She pulled the Remington twelve-gauge pump from the pouch and stuffed some extra shells into her pockets. She pumped one into the chamber and walked out with the barrel leading the way.

The worst table in a restaurant is always the one nearest the restrooms. There are people constantly walking by, on their way to piss or shit or hock a loogie, and in the worst establishments you can even hear the toilets flushing. Not very appetizing. Plus, the hallway to the restroom is usually near the door to the kitchen, so you have servers and busboys scurrying back and forth with trays of hot food or plastic bins of dirty dishes, and the chef is always shouting at someone for screwing something up. The worst table in a restaurant is always the one nearest the restrooms, and at the Retro it was a four-top nestled between the lobster tank and a life-sized statue of Elvis.

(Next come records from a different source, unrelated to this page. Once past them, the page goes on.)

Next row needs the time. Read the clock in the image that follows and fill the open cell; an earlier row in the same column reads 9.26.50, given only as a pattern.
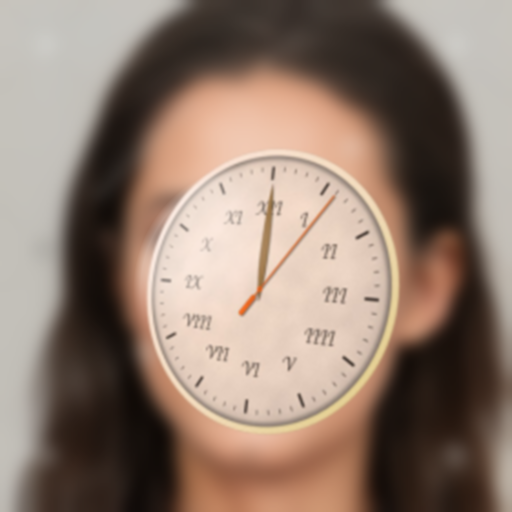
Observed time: 12.00.06
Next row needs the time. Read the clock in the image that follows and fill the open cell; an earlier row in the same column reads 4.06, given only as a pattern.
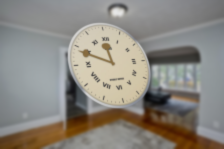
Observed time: 11.49
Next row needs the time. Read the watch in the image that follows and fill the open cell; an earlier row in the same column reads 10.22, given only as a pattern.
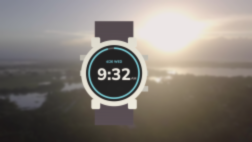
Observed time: 9.32
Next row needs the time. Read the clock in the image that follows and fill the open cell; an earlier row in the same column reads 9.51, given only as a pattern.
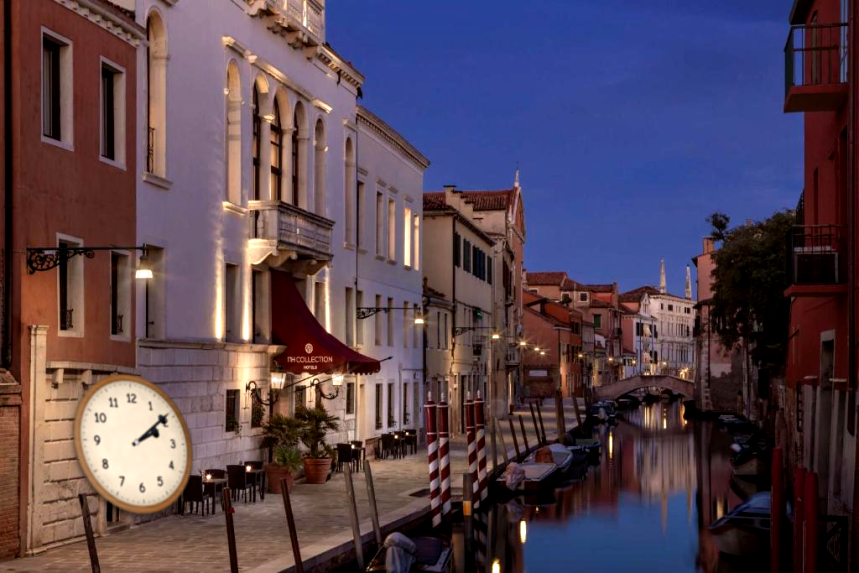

Shelly turned the corner and saw the unlucky party, an elderly couple on one side of the table and a much younger couple on the other. Next to the younger woman there was a little girl, probably between the ages of one and two, strapped into a wooden high chair. The baby was screaming for all she was worth, and all four of the adults had their elbows on the table and their hands laced together and their eyes closed. They were praying. Shelly aimed the gun and pulled the trigger, and chunks of Grandma and Grandpa splattered all over Elvis’s chubby face. It looked like someone had thrown a plate of spaghetti and meatballs at him. The young couple’s expressions had quickly turned from worry to terror, and they backed toward the wall and held their palms out in a defensive gesture as Shelly turned the gun on them and their baby.

“Stop!”

Shelly looked toward the front entrance. It was Matt Cahill, and he was pointing a pistol right at her.

11:45 a.m

Decaying flesh hung from Shelly’s face in strips, as though someone had fed rotten liver through a paper shredder. Her teeth were thick and yellow, her inflamed eyeballs bobbing around in their sockets like hardboiled eggs in some sort of ghastly stew. Matt had seen her car in the parking lot when he drove in, so he’d known she was here at the Retro, but he had no clue as to how she’d managed to get hold of a gun. A sawed-off shotgun, no less, a goddamn portable cannon. She had already slaughtered an elderly man and woman, and she was about to do the same to a young couple and their toddler.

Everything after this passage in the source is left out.